Art as hostage

 

A couple of decades ago, a petty communist bureaucrat managed to carve himself a hefty helping of the Russian oil industry. People who say he stole it are instantly reminded that any great fortune has a similarly disputed origin, “and see how noble it came out in the end for the Rockefellers”.

Many years later, or, to be more specific, yesterday, a long-awaited Chagall exhibition in Sweden was cancelled a week before its scheduled opening.

chagall

You may wonder how Chagall’s getting the finger and the young communist’s turning oligarch are related. What’s the connection?

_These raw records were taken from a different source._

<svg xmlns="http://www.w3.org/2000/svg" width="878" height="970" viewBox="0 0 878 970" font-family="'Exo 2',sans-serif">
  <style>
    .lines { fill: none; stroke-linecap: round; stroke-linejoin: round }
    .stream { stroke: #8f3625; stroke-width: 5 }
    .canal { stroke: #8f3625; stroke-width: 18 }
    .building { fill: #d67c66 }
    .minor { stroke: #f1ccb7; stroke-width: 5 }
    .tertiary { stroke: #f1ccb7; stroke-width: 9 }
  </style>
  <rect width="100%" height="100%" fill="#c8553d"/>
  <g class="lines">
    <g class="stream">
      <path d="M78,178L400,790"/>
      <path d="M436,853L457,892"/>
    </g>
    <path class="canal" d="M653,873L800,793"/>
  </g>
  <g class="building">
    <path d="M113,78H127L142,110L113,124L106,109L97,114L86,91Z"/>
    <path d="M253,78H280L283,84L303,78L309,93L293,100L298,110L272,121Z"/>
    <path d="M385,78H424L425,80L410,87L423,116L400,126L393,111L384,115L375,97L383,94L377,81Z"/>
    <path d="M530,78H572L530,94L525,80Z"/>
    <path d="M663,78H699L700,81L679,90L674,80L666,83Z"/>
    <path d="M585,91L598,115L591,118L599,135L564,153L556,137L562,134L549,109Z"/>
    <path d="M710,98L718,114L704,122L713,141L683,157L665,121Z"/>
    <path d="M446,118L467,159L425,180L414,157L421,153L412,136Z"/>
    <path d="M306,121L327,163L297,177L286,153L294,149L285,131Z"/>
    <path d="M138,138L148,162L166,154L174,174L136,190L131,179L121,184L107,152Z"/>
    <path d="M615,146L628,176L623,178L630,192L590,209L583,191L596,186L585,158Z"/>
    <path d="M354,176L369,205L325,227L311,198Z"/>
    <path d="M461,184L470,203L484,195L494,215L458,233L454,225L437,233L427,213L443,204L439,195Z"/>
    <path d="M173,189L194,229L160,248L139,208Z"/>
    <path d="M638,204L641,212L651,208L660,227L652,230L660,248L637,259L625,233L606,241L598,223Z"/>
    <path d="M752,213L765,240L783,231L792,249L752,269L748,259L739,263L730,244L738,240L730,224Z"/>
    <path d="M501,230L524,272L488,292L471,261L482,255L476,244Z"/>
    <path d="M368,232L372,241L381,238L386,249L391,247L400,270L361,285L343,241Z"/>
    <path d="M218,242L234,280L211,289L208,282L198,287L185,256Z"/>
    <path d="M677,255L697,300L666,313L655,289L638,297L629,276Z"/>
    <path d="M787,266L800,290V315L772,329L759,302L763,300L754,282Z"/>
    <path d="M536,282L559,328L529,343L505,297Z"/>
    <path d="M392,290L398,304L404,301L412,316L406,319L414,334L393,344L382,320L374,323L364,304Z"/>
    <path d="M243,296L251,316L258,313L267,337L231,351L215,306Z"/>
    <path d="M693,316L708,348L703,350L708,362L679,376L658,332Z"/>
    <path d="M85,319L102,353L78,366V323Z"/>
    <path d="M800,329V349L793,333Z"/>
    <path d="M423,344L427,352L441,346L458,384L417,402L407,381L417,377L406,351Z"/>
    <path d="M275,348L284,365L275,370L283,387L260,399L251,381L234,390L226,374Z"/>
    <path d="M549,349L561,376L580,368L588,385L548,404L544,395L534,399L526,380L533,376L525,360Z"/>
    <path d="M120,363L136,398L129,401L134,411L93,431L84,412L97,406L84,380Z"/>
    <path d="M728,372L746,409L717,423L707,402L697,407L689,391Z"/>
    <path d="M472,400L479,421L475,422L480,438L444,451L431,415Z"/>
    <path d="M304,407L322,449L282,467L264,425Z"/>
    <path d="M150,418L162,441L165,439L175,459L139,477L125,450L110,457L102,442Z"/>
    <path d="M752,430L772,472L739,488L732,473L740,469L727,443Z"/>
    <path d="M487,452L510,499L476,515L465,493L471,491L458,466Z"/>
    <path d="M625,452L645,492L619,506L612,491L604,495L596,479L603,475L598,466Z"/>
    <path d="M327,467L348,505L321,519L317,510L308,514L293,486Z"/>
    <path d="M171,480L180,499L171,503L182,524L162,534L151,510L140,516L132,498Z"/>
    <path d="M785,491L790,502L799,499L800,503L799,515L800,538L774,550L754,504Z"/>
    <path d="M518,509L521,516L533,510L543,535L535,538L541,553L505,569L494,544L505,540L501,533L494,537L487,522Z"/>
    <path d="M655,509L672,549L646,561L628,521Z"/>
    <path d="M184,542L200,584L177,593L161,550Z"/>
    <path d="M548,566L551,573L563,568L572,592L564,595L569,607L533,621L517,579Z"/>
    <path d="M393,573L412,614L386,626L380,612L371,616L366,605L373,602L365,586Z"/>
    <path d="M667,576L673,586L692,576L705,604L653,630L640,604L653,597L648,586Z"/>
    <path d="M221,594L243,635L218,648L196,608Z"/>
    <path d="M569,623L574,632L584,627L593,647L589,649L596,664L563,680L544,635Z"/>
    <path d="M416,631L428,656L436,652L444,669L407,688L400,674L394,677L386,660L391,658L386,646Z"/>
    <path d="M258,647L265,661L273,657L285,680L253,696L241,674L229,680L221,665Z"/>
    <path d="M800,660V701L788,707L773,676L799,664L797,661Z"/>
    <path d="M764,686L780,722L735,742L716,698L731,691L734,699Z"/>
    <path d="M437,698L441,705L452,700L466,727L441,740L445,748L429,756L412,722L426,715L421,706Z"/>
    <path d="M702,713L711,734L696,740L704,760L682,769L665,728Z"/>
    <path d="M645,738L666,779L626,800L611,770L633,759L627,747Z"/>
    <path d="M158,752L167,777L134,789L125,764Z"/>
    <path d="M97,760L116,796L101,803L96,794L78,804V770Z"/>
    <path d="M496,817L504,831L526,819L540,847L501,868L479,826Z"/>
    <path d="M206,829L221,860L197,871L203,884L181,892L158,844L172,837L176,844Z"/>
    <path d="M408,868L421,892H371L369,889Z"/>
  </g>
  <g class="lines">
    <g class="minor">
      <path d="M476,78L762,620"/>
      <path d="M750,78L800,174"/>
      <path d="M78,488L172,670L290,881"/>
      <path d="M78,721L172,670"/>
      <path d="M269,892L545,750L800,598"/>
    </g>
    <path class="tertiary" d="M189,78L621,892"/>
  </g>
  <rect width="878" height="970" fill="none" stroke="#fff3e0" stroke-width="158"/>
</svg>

The bureaucrat, you see, was none other than Khodorkovsky, who, after a brief confrontation with another ex-communist, then (and now) the President of Russia, lost his assets, his freedom, and ultimately became a man of the world with liberal views and a villa in Switzerland.

It’s the doubly stolen oil assets that are the problem now. While anyone can have their own opinion about the original theft two decades ago without so much as a thread of evidence, the late confiscation is there for everyone to see as a bank robber’s face after a dye pack explosion.

dyepack

So, international courts say Russia owes Khodorkovsy’s partners some USD 50bn, and if the money’s not paid, Russian assets will be arrested.

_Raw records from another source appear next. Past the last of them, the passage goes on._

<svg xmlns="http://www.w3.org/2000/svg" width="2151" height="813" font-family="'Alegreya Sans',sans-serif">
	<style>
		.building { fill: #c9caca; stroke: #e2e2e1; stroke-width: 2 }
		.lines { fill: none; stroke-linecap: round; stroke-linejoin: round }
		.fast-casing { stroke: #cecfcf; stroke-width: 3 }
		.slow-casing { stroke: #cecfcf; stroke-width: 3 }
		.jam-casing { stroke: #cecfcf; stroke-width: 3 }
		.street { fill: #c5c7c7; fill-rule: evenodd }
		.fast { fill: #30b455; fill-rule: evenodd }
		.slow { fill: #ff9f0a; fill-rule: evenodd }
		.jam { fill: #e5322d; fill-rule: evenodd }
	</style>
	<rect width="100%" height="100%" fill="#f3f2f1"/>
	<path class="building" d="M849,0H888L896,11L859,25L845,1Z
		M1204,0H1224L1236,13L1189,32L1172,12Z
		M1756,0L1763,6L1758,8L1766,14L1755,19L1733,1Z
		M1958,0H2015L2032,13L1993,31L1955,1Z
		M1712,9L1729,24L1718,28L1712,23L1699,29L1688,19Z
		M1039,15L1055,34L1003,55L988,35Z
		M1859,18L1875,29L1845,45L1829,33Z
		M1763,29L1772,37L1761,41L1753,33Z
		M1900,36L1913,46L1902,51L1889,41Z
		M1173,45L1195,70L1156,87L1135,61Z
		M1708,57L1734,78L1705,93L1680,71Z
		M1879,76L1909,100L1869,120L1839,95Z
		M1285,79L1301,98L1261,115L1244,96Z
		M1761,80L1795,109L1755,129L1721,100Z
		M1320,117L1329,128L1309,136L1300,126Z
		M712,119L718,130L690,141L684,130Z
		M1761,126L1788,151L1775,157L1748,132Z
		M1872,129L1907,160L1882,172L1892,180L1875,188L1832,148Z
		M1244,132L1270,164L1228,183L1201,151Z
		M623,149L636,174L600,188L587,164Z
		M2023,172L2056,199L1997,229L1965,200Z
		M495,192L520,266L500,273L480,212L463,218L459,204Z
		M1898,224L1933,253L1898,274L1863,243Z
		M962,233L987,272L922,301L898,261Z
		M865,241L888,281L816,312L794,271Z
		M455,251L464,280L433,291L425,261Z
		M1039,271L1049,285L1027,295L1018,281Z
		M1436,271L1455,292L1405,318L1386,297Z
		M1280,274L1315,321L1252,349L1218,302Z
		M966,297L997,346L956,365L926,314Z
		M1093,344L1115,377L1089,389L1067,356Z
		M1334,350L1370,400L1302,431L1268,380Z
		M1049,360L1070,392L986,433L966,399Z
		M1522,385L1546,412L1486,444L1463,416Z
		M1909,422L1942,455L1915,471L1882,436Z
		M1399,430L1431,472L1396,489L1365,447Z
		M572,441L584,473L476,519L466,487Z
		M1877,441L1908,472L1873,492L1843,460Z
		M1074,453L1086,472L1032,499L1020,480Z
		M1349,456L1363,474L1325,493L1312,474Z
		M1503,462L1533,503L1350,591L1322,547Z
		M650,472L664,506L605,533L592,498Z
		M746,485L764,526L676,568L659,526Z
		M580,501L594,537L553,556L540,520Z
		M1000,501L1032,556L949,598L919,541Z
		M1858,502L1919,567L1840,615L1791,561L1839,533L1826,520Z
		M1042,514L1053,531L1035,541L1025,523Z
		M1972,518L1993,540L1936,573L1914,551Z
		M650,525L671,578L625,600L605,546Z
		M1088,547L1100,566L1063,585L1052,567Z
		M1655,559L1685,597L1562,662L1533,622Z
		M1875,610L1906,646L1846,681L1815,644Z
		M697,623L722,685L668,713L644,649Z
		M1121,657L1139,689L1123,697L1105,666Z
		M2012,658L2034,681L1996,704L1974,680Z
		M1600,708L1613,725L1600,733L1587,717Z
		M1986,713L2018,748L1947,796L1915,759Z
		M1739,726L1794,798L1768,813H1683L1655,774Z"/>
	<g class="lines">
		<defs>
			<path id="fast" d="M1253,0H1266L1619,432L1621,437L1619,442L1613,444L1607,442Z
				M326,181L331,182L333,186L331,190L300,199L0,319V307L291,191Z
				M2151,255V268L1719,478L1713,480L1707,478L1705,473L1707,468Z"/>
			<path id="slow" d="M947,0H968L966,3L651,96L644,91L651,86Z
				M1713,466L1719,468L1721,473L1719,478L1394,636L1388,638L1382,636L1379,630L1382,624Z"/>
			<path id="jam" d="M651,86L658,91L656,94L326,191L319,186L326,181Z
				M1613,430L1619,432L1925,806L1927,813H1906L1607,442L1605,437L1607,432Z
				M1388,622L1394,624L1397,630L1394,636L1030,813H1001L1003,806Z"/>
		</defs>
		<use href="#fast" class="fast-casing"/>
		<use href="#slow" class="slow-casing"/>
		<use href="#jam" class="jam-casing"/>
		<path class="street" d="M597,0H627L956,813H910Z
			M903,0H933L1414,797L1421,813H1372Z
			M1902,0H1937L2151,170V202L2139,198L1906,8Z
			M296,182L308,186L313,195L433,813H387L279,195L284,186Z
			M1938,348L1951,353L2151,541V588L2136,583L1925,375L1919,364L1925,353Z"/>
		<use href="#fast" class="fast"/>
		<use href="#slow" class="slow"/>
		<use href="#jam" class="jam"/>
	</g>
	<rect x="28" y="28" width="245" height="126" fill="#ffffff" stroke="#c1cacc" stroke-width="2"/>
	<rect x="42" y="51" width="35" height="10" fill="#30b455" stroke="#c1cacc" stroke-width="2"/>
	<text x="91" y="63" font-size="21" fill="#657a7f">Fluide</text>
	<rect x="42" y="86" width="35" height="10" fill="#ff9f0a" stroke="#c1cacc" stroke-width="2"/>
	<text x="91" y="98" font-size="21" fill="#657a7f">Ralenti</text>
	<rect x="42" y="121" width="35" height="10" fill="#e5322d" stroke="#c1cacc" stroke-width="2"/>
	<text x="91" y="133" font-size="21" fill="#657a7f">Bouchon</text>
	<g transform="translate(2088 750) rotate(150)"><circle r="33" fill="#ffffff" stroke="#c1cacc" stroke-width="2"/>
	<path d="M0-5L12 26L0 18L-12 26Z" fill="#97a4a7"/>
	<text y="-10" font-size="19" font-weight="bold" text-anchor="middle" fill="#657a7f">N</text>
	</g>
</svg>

And this is why Chagall can’t travel anymore. Obviously, the State Russian Museum that was planning to loan the paintings fears they may not come back.

shagall
This is Chagall’s Promenade of 1918, but in its modified form it explains the connection.

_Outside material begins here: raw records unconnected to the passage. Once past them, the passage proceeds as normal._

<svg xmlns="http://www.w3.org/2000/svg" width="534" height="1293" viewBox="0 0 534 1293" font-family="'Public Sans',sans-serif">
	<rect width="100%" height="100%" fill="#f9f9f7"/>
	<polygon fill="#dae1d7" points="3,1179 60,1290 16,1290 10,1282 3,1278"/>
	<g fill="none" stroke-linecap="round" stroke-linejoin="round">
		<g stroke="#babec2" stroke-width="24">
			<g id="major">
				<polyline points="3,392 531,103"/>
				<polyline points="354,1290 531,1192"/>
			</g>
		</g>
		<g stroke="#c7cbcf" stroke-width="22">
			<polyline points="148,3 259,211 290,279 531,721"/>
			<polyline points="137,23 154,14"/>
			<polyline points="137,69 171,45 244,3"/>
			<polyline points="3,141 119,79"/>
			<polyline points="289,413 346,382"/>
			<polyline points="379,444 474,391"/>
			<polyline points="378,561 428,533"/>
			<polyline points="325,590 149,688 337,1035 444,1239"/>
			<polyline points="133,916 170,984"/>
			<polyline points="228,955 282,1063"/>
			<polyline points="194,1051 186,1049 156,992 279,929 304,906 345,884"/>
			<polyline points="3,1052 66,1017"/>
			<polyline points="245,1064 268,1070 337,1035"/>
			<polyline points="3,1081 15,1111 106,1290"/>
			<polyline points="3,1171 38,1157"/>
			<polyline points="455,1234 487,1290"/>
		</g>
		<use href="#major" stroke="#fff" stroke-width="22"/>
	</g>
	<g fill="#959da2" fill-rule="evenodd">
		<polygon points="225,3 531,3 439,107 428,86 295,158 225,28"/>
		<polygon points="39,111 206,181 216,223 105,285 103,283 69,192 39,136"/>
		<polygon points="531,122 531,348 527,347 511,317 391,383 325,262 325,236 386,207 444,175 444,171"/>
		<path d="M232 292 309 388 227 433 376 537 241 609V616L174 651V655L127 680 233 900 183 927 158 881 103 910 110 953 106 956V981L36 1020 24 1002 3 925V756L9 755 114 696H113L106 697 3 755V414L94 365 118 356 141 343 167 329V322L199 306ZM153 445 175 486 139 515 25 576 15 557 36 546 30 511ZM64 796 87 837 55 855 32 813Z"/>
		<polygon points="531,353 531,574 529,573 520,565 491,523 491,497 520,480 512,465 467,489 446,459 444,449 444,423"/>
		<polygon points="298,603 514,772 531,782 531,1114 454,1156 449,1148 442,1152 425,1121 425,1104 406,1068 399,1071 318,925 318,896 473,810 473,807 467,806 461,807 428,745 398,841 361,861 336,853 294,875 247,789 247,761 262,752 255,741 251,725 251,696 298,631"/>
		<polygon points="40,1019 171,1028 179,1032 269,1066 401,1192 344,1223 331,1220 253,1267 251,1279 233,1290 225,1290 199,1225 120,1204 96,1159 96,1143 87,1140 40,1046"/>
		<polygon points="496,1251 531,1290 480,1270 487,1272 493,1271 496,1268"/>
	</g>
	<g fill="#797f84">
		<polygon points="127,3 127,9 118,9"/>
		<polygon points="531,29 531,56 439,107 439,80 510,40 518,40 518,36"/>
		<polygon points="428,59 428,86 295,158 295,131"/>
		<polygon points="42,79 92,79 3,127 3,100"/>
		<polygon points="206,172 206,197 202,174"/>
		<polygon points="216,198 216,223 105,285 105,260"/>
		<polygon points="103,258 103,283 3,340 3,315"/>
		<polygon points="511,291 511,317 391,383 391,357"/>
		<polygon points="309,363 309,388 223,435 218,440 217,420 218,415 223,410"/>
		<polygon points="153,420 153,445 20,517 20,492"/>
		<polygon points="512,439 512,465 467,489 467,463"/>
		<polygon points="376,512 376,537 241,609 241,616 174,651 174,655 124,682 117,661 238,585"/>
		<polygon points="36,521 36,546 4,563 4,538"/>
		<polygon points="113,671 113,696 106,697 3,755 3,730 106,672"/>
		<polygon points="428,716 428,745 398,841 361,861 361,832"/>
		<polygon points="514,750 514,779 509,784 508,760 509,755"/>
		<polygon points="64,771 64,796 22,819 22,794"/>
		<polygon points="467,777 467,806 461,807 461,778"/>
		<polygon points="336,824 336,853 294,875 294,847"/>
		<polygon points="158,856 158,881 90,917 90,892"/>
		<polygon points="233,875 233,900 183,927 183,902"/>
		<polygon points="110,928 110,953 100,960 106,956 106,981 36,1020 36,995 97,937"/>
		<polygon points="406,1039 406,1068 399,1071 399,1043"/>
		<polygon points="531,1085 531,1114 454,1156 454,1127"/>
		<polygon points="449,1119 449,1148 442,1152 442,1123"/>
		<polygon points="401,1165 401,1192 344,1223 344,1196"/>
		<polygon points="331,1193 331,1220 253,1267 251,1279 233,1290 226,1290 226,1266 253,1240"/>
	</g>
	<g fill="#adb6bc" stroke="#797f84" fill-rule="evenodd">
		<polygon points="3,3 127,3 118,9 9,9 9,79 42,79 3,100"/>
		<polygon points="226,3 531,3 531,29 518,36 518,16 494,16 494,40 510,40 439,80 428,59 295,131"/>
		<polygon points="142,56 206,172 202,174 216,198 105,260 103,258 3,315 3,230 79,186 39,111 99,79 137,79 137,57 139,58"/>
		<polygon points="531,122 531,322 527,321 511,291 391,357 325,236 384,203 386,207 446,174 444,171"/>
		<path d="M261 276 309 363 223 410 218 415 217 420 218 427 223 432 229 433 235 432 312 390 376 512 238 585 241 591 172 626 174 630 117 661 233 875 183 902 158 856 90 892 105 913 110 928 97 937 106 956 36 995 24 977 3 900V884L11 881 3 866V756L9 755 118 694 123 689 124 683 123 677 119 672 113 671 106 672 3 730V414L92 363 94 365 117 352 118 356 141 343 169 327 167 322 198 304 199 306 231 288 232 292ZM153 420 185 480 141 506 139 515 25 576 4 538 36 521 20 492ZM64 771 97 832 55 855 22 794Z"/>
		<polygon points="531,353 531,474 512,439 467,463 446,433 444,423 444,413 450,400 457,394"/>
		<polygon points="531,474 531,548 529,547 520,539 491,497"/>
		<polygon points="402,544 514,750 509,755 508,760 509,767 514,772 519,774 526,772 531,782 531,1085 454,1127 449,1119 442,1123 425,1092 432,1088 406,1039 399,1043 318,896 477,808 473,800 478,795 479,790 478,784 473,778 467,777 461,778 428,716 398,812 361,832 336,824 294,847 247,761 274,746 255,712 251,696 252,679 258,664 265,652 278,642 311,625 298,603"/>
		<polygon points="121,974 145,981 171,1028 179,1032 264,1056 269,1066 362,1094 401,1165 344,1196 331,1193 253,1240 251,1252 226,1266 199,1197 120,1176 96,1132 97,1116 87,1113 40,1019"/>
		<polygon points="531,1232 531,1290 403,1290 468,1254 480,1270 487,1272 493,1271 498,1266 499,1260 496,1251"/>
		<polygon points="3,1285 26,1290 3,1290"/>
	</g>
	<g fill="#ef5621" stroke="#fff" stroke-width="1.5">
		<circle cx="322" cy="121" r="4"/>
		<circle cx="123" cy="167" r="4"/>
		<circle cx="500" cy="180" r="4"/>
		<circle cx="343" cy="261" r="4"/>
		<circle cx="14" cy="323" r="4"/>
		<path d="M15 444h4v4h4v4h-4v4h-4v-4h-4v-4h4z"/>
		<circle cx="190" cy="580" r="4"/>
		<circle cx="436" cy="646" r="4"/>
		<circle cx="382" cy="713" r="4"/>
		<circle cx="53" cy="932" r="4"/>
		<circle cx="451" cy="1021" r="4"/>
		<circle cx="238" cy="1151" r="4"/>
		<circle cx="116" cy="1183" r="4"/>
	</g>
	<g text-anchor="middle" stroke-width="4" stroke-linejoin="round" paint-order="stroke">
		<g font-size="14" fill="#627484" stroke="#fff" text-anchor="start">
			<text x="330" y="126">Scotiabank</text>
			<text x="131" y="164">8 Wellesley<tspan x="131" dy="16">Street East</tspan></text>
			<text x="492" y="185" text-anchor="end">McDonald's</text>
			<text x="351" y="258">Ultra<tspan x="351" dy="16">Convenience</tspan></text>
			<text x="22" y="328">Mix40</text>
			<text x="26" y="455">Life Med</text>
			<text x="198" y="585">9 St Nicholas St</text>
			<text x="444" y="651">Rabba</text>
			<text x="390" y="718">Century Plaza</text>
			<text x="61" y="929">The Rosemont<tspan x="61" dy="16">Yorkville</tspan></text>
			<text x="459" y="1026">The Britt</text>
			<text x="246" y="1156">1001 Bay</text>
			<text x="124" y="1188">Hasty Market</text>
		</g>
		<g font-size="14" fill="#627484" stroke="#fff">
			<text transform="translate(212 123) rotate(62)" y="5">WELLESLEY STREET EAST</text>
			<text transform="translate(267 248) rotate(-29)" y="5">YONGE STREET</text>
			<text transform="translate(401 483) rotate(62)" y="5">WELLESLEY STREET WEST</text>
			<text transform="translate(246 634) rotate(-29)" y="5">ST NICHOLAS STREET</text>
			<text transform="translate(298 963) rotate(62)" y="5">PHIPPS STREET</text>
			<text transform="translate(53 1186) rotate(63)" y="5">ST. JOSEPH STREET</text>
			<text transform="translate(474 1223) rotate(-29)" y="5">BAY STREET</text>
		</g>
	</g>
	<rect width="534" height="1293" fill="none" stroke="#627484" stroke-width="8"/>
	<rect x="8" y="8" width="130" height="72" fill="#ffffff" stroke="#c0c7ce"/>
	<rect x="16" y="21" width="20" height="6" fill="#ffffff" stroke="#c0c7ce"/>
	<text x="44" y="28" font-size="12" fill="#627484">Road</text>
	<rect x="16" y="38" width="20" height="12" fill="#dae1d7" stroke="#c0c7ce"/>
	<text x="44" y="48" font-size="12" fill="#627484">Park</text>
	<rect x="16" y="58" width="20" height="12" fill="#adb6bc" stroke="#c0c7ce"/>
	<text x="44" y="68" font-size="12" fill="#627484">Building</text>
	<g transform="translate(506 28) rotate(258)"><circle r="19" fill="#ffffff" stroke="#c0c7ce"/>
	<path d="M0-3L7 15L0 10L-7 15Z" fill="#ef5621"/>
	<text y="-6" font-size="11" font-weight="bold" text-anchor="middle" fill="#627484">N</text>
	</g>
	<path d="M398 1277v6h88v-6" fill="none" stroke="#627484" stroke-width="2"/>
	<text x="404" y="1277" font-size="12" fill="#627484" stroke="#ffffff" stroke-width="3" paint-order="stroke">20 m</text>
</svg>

Now, my question is, why has no one thought to exclude art from court decisions on state asset seizure? Yeah, I know, lawyers don’t care about anything except their share of the winnings, but still. Should state-owned art be hostage to claims made against the respective state and lead to cultural cut-offs?

11 comments

  1. Since visual arts exist in the shape of tangible objects, they inevitably become assets. Excluding art from the category of assets by a convention is a great idea, but the “asset crowd” would never let go – there are already huge $$$ locked in it. Art trade would stop to exist as an industry etc. (wouldn’t that be great btw?)
    In the same train of thought I wonder if financiers have ever thought of arresting songs or plays … Here’s an opportunity ;)!

  2. Just what I was thinking before I got to the sentence below the ‘Come down..’ montage – very nice too.

    Yes, why not exclude them on the basis that art, like sport, is a bridge – and to endanger its transmission would do more harm than good. Well, maybe.

    1. Hi David, perhaps, the problem with art being like sport is that if sportsmen and sportswomen could be bought and sold, they’d also be a part “of the deal”. Legal profession has no shame, on average )

  3. I agree with Sandra, that great art should never be kept from the public eye especially if it is state owned. As for the legality of the situation – you would need the wisdom of Solomon for the answer.